══ RECORDS FOR THE TASK

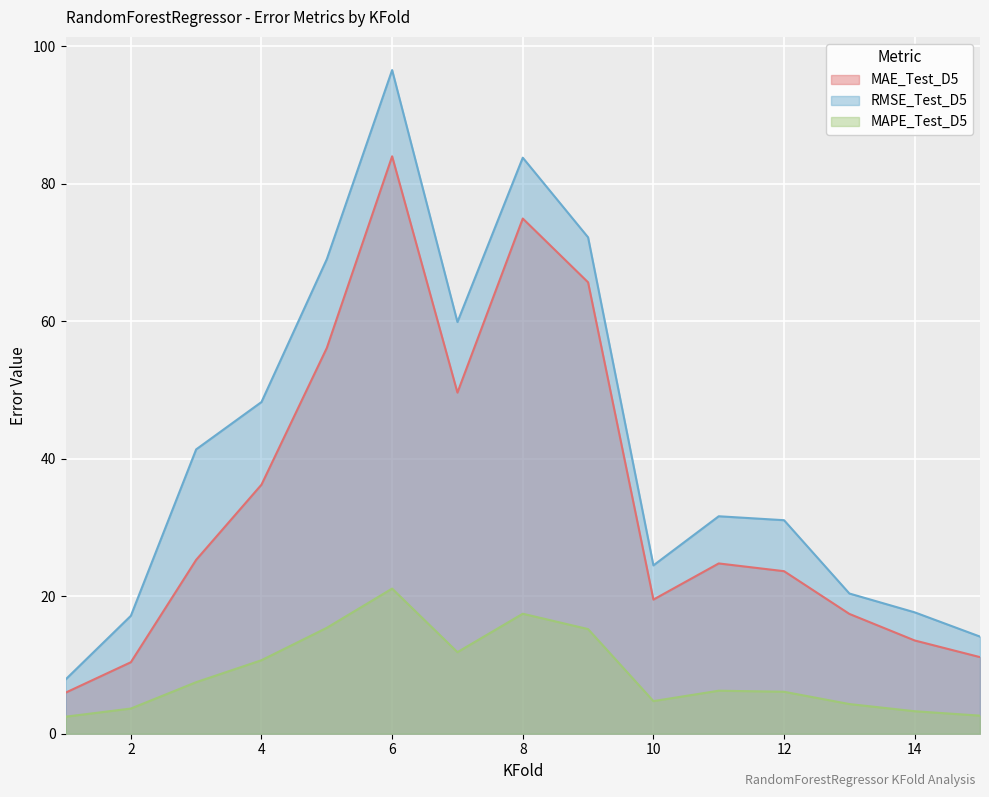

Reading left to right, list all the values displayed in this chart.

MAE_Test_D5: 6.0	10.4	25.3	36.2	56.1	84.0	49.6	74.9	65.7	19.5	24.8	23.6	17.4	13.6	11.1
RMSE_Test_D5: 7.9	17.2	41.4	48.2	69.0	96.5	59.9	83.8	72.2	24.5	31.6	31.1	20.4	17.7	14.1
MAPE_Test_D5: 2.5	3.7	7.5	10.7	15.4	21.1	11.9	17.5	15.2	4.7	6.3	6.1	4.3	3.3	2.6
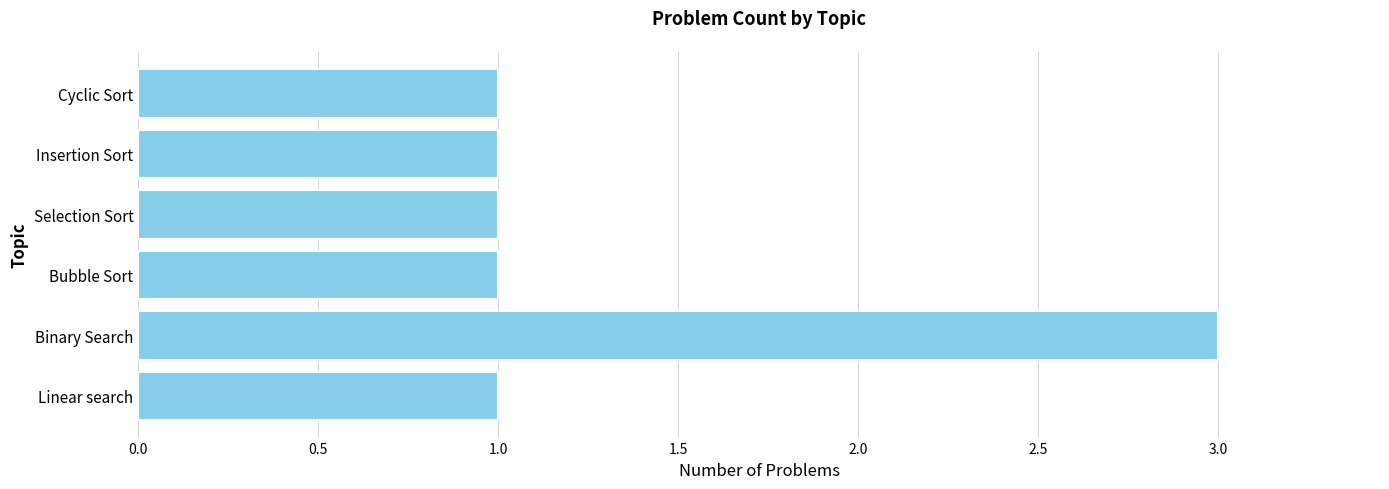

The chart shows a value of 1 at Binary Search. True or false?

False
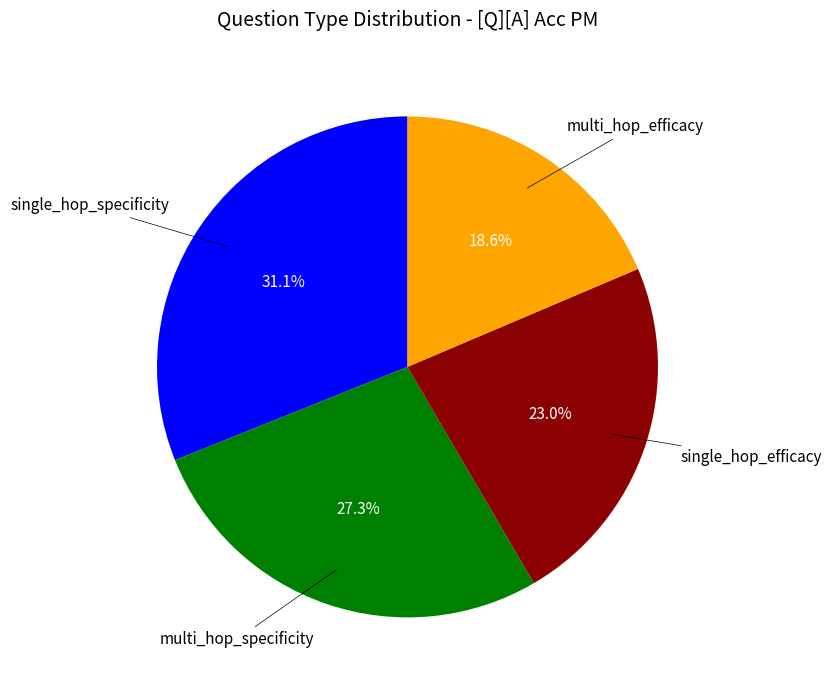

Is there any slice that represents more than half of the pie?

No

════

Convert the data above into a Markdown table with the columns "No." and "Text", giving each nonblank line its own numbered row and omitting the pictures.

| No. | Text |
|---|---|
| 1 | Reading left to right, list all the values displayed in this chart. |
| 2 | MAE_Test_D5: 6.0	10.4	25.3	36.2	56.1	84.0	49.6	74.9	65.7	19.5	24.8	23.6	17.4	13.6	11.1 |
| 3 | RMSE_Test_D5: 7.9	17.2	41.4	48.2	69.0	96.5	59.9	83.8	72.2	24.5	31.6	31.1	20.4	17.7	14.1 |
| 4 | MAPE_Test_D5: 2.5	3.7	7.5	10.7	15.4	21.1	11.9	17.5	15.2	4.7	6.3	6.1	4.3	3.3	2.6 |
| 5 | The chart shows a value of 1 at Binary Search. True or false? |
| 6 | False |
| 7 | Is there any slice that represents more than half of the pie? |
| 8 | No |